Lymphoid cell engraftment was monitored for several years after bone marrow transplantation by Y-chromatin staining of T and B lymphocytes in the peripheral blood and/or by immunoglobulin allotyping in the serum of 20 of 52 pediatric patients grafted successively between October 1973 and October 1983. Data on 2 patients with severe combined immunodeficiency, grafted earlier in December 1968 and April 1971, are also included. These children received an allogeneic bone marrow graft for leukemia (n = 7), severe aplastic anemia (n = 11), or severe combined immunodeficiency (n = 4) and were informative for this study, because they differed from their donor by sex (n = 16) and/or by immunoglobulin phenotype (n = 13).

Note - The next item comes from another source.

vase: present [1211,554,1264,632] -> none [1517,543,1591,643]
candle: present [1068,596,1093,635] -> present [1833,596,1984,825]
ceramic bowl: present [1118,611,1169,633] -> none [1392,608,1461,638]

Of 16 pairs in which the donor was of the opposite sex, 11 patients ultimately showed circulating T and B lymphocytes of donor origin after bone marrow transplantation; in the remaining 5, there was an incomplete chimerism of the circulating lymphoid cells. Of 13 pairs with a difference in immunoglobulin phenotype between donor and recipient, 8 patients exhibited donor allotypes 3 months or later after transplantation, in 3 of them together with recipient allotypes. In the remaining 5 patients, recipient allotypes were detected after transplantation, but the simultaneous presence of donor-type immunoglobulin production could not be excluded in 4. The persistence of either a split (T lineage of donor origin and B lineage of recipient origin) or mixed (T and/or B lineage of donor and recipient origin) chimerism was related to the type of disease. In 3 children circulating B cells of donor-origin did not fit with the recipient origin of the sessile immunoglobulin-secreting plasma cells. This implies that different immune compartments--e.g., bone marrow and peripheral lymphoid tissues--should be investigated following allogeneic bone marrow transplantation. A prolonged presence of recipient-type lymphoid cells increased the risk of leukemic relapse in the patients investigated.

摘要

1973年10月至1983年10月期间,对52例连续接受骨髓移植的儿科患者中的20例,通过对外周血中T和B淋巴细胞进行Y染色体染色和/或血清免疫球蛋白同种异型分型,对淋巴细胞植入情况进行了数年监测。还纳入了1968年12月和1971年4月较早接受移植的2例重症联合免疫缺陷患者的数据。这些儿童因白血病(n = 7)、重型再生障碍性贫血(n = 11)或重症联合免疫缺陷(n = 4)接受了异基因骨髓移植,且因性别(n = 16)和/或免疫球蛋白表型(n = 13)与供体不同,故对本研究有参考价值。在供体为异性的16对中,11例患者骨髓移植后最终出现了供体来源的循环T和B淋巴细胞;其余5例中,循环淋巴细胞存在不完全嵌合现象。在供体和受体免疫球蛋白表型不同的13对中,8例患者在移植后3个月或更晚出现了供体同种异型,其中3例同时出现了受体同种异型。其余5例患者移植后检测到受体同种异型,但4例不能排除同时存在供体型免疫球蛋白产生的情况。分裂(供体来源的T系和受体来源的B系)或混合(供体和受体来源的T和/或B系)嵌合现象的持续与疾病类型有关。3例儿童中,供体来源的循环B细胞与定居的免疫球蛋白分泌浆细胞的受体来源不符。这意味着异基因骨髓移植后应研究不同的免疫区室,如骨髓和外周淋巴组织。在所研究的患者中,受体型淋巴细胞的长期存在增加了白血病复发的风险。